> [TASK ITEM]: What you return must match the records exactly, except that the pictures are gone.

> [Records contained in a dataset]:
------------
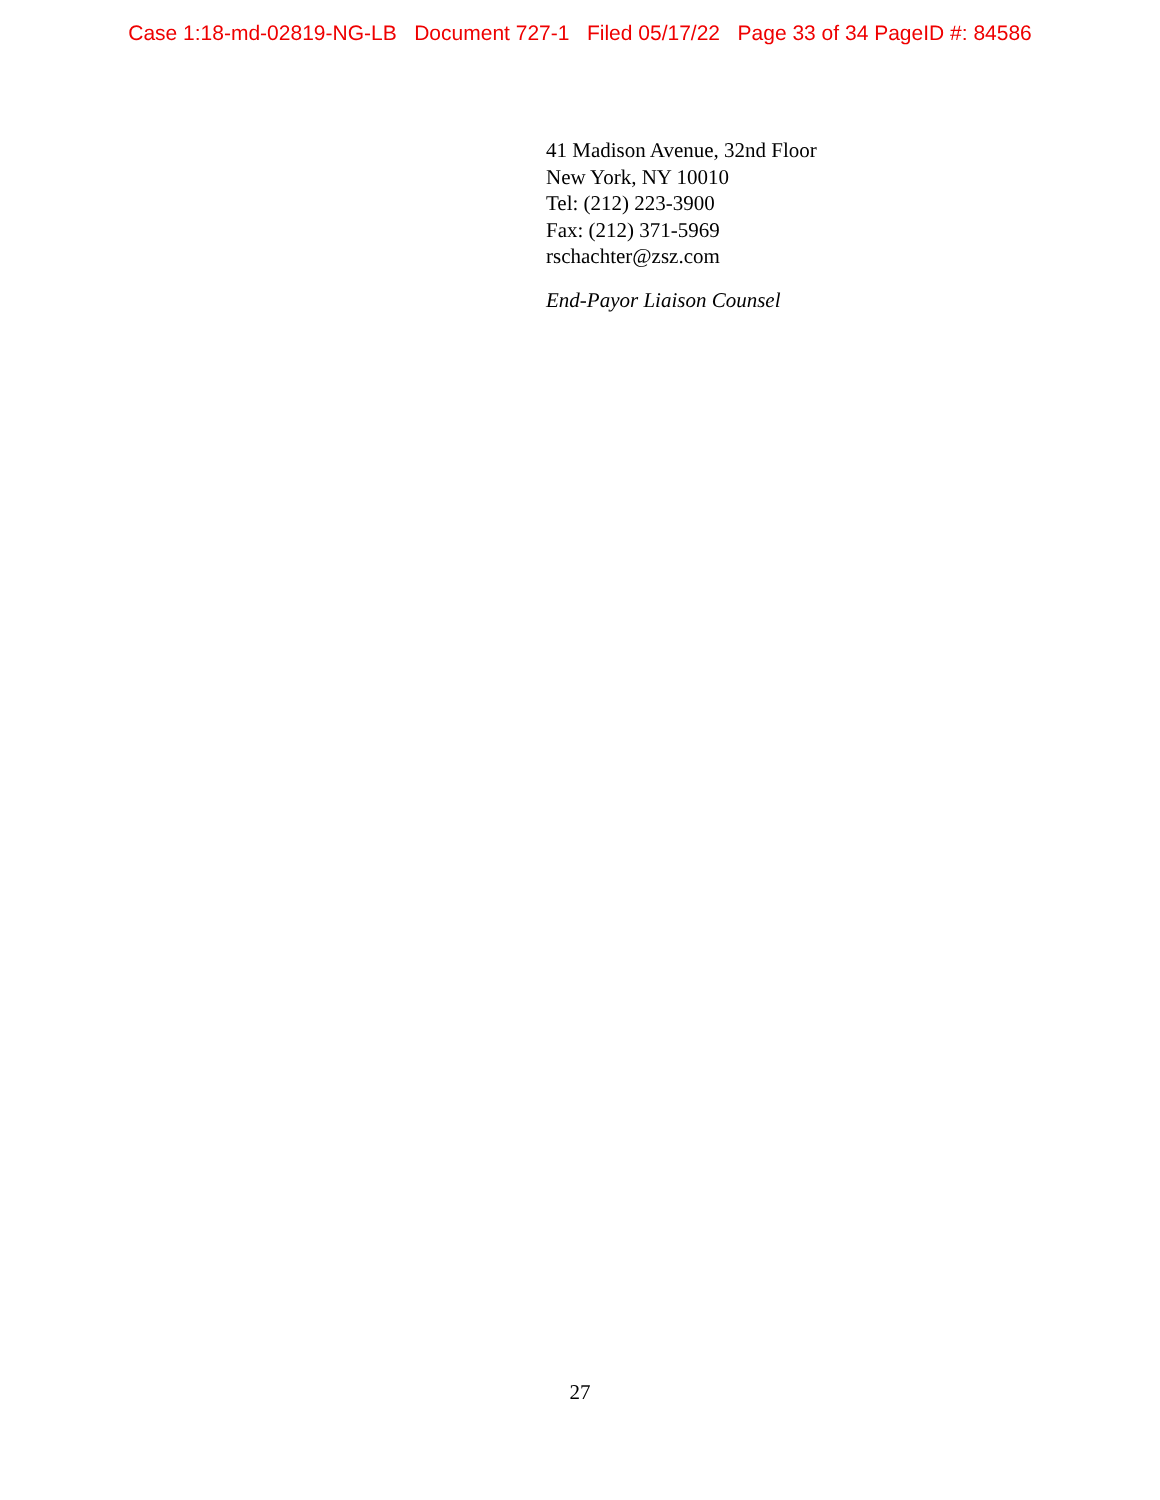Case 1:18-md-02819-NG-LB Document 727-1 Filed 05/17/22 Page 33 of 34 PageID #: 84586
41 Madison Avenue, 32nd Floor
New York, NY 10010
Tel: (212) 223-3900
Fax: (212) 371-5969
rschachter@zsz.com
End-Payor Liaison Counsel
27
------------
> [OUTPUT FOR THIS EXERCISE]:
Case 1:18-md-02819-NG-LB Document 727-1 Filed 05/17/22 Page 33 of 34 PageID #: 84586
41 Madison Avenue, 32nd Floor
New York, NY 10010
Tel: (212) 223-3900
Fax: (212) 371-5969
rschachter@zsz.com
End-Payor Liaison Counsel
27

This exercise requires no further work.